Didn't the (Democratic back then) Congress fail to ratify at least several of
the last few treaties they were presented with? When was the last successful
one??? These things tend to have lots of enemies, I have _some_ hope these new
ones, assuming negotiations are even successful (only the secrecy gives any
hope for that, and I just found out on Wikipedia that the Millennium Round
between Doha and Uruguay didn't even get off the ground), will get examined
carefully enough. Certainly the ground has been prepared.

For that matter, are we sure the language is going to be that ugly? Here's it
for the Uruguay round
[https://www.wto.org/english/docs_e/legal_e/legal_e.htm](https://www.wto.org/english/docs_e/legal_e/legal_e.htm)
and I drilled down to this bit on copyright IP:
[https://www.wto.org/english/docs_e/legal_e/27-trips_04_e.htm](https://www.wto.org/english/docs_e/legal_e/27-trips_04_e.htm)
(all IP here:
[https://www.wto.org/english/docs_e/legal_e/27-trips_01_e.htm](https://www.wto.org/english/docs_e/legal_e/27-trips_01_e.htm)).

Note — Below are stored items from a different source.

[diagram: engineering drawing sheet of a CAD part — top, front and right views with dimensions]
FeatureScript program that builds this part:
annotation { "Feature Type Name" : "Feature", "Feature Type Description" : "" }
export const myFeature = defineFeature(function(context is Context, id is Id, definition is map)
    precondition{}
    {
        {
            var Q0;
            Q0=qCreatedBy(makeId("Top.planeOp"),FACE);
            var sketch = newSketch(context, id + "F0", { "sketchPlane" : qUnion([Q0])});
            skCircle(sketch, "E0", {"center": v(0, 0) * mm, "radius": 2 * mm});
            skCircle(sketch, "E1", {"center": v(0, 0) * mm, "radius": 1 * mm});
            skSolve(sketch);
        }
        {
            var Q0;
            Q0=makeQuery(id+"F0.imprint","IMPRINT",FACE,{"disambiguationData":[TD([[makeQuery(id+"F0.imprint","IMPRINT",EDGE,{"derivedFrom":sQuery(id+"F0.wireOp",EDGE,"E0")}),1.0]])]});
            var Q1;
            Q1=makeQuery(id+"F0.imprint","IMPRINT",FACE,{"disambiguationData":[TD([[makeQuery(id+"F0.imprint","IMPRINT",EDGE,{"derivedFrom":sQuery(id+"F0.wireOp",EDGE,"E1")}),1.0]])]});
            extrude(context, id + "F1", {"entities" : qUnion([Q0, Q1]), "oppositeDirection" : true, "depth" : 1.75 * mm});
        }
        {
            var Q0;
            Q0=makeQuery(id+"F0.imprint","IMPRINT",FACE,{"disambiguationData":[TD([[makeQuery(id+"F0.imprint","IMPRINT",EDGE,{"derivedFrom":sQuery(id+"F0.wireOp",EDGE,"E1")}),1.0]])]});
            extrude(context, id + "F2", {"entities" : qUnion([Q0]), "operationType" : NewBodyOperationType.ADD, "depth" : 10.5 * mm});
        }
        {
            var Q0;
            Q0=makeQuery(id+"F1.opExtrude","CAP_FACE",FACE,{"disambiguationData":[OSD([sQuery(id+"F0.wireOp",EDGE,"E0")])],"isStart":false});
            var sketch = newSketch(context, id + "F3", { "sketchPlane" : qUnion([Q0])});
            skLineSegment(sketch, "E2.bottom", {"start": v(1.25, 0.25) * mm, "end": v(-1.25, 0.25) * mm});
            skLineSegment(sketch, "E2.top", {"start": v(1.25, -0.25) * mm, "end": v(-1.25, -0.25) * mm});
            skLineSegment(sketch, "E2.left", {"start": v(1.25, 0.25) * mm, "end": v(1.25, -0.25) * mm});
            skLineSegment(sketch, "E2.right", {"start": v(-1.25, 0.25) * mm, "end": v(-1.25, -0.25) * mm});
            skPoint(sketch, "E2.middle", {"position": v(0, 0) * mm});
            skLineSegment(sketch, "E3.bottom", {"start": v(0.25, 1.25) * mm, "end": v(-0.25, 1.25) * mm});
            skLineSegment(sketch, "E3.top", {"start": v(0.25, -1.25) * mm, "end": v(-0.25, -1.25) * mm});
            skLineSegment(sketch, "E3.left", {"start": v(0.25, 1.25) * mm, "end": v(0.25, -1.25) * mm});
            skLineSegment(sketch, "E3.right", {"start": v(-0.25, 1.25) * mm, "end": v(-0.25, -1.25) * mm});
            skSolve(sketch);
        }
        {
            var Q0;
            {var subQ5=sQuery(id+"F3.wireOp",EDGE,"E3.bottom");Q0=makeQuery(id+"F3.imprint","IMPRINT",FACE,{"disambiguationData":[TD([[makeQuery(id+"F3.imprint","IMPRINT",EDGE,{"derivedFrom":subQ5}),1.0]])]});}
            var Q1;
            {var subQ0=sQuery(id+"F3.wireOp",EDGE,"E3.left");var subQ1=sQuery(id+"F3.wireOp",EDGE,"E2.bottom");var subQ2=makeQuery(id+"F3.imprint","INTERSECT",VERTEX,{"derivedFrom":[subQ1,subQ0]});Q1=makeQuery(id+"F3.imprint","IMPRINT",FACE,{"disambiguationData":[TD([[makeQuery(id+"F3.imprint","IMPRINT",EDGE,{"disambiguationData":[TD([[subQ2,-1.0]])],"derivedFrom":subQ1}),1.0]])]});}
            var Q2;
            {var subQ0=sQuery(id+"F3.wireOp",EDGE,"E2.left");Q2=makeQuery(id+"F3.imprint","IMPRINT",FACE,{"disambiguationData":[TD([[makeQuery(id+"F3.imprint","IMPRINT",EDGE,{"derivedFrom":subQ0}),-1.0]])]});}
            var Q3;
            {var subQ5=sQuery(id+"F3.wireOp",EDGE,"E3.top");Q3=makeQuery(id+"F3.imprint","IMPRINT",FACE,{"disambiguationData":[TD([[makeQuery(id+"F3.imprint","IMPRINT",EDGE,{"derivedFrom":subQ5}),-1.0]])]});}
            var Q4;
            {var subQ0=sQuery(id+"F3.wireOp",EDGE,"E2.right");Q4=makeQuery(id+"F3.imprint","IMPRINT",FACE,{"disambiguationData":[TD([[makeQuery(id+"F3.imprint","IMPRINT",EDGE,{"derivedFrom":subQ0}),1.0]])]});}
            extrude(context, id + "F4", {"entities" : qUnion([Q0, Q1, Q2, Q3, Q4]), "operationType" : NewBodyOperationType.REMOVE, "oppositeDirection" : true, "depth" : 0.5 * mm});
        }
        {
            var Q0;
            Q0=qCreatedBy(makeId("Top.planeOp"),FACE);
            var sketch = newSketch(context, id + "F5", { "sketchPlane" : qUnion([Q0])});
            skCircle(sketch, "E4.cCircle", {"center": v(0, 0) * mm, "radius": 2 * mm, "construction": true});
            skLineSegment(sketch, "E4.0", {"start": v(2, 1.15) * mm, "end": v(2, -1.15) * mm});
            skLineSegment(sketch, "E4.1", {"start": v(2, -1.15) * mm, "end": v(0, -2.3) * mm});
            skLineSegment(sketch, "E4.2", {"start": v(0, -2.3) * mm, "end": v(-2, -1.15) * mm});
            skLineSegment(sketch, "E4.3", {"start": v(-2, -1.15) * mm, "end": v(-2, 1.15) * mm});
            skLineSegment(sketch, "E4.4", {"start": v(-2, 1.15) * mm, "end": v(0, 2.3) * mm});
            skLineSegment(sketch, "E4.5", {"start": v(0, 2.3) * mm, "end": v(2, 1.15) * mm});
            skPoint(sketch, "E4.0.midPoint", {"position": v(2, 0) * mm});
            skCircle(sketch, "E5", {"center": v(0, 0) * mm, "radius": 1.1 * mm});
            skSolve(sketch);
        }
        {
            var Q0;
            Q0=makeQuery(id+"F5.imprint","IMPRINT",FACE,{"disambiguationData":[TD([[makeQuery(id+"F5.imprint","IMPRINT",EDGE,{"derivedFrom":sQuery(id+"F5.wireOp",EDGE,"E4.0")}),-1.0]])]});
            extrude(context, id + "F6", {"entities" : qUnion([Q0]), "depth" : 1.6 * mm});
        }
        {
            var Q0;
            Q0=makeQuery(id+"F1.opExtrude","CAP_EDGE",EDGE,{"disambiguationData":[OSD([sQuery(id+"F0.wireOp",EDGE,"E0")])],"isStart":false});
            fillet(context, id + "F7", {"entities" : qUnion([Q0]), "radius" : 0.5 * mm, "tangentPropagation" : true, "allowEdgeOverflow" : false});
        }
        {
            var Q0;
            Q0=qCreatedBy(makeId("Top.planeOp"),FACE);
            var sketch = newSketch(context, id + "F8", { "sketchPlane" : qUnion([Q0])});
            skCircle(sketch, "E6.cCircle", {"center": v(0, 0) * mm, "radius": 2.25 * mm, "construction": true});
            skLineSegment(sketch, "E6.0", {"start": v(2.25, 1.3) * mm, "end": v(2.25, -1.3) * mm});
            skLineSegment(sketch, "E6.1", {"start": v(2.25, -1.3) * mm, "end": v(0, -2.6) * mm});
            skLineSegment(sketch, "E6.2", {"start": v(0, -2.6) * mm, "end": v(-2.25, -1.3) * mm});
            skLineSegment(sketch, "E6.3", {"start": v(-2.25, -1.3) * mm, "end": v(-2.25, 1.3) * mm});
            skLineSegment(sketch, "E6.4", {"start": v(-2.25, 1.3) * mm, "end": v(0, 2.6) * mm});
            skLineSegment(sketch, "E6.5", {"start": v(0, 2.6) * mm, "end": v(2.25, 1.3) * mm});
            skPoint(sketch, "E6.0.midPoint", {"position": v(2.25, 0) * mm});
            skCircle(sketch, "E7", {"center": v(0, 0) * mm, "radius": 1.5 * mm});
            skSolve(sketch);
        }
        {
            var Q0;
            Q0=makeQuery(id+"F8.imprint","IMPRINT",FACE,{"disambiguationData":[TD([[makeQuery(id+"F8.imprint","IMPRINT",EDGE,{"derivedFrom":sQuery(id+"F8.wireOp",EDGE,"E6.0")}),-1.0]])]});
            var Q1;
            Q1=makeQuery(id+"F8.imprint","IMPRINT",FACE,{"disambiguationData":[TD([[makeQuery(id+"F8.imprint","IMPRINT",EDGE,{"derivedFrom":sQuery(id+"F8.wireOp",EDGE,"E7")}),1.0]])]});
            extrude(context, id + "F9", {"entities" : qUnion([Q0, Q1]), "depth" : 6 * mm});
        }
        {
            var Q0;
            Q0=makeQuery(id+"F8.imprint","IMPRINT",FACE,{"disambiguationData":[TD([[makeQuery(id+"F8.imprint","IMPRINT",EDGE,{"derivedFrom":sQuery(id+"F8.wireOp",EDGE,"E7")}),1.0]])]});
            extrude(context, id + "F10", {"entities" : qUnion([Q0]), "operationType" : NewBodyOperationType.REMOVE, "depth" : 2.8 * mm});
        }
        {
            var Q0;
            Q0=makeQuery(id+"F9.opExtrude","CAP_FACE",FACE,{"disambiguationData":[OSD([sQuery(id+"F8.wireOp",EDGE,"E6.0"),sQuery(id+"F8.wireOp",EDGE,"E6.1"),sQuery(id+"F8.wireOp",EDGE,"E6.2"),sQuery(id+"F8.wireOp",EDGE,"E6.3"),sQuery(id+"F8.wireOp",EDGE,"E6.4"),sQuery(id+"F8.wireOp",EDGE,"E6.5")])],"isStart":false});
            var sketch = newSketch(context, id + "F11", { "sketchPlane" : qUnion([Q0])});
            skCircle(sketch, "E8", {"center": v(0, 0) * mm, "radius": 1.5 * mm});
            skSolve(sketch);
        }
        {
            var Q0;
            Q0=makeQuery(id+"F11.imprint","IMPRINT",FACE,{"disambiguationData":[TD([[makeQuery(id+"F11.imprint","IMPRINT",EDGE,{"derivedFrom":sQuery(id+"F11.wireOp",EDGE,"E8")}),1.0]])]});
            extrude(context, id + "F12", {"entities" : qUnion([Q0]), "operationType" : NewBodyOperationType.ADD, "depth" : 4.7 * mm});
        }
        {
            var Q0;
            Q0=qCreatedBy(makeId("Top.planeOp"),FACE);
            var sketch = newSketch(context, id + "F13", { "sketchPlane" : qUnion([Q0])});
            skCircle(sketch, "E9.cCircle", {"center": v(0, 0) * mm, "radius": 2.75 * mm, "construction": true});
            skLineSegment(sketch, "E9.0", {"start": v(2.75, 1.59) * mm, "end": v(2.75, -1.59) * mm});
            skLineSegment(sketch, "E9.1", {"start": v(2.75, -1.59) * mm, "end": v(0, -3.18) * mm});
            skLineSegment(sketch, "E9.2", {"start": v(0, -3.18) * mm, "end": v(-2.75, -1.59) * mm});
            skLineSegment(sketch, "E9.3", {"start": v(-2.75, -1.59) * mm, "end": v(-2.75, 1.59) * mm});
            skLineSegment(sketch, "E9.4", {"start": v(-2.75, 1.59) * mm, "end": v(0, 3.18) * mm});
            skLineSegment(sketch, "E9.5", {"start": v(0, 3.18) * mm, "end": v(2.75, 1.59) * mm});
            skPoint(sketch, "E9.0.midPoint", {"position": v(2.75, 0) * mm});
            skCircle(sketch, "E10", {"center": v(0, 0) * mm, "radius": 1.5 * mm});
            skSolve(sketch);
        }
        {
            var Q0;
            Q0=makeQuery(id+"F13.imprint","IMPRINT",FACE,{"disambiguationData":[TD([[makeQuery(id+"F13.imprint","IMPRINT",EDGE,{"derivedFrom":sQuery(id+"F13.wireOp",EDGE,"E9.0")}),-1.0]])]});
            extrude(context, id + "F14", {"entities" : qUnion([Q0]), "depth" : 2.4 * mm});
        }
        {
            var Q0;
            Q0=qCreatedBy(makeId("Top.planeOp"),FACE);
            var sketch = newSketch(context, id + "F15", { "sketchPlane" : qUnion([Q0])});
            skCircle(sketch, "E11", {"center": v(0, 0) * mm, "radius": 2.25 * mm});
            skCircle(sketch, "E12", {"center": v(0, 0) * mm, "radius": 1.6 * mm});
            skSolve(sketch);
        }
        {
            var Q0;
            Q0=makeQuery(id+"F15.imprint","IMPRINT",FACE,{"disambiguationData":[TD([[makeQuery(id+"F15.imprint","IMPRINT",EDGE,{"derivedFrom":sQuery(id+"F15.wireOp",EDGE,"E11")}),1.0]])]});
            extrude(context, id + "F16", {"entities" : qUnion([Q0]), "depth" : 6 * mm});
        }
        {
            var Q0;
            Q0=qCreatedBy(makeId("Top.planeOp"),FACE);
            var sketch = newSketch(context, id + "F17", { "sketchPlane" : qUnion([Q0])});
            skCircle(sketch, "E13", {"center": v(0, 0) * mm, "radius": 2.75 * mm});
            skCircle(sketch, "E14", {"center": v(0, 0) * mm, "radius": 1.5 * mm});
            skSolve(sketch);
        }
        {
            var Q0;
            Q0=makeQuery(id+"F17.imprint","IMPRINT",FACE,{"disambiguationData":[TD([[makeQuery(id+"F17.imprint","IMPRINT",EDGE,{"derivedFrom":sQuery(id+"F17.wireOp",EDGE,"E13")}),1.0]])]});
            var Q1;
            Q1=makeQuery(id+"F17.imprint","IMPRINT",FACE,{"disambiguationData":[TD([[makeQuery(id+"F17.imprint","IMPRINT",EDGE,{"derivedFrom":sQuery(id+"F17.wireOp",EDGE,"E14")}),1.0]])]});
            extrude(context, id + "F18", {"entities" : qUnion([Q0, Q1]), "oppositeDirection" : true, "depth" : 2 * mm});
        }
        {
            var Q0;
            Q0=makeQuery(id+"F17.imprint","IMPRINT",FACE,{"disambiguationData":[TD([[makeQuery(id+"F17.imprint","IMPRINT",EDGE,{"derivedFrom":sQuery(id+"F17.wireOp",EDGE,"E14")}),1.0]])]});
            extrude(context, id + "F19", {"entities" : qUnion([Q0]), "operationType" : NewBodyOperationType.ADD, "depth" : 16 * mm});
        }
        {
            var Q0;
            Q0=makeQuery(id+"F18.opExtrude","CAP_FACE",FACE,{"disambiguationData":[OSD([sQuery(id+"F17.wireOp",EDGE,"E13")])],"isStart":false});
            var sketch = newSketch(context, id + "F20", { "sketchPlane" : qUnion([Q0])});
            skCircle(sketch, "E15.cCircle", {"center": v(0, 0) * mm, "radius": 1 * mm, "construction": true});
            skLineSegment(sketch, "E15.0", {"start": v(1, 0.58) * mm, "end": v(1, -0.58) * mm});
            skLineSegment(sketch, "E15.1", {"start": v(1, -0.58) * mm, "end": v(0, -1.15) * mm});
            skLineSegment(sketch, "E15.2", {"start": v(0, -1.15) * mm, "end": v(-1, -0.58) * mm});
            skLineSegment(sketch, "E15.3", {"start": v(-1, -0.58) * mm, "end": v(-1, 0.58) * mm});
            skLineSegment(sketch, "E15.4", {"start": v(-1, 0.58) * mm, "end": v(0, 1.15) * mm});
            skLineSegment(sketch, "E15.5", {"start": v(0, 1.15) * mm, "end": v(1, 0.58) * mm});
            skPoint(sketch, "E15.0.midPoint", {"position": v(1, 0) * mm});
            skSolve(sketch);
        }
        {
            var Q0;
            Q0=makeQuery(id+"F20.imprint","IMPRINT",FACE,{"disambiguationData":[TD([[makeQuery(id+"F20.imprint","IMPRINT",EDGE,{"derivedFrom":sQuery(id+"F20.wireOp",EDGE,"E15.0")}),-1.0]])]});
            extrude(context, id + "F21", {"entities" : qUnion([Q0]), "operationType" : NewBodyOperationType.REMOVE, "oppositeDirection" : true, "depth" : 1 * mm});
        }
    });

Agriculture tends to be one of the worst areas, here's the first of two pages:
[https://www.wto.org/english/docs_e/legal_e/14-ag_01_e.htm](https://www.wto.org/english/docs_e/legal_e/14-ag_01_e.htm)
Ugly, but not particularly opaque. E.g.:

 _4\. (a) A Member shall not be required to include in the calculation of its
Current Total AMS and shall not be required to reduce:

(i) product-specific domestic support which would otherwise be required to be
included in a Member’s calculation of its Current AMS where such support does
not exceed 5 per cent of that Member’s total value of production of a basic
agricultural product during the relevant year; and...._

Particularly good is there's no "this line in this law is changed to....".

And let's not forget that in the US treaties can do only so much, many of them
need enabling law to actually take effect.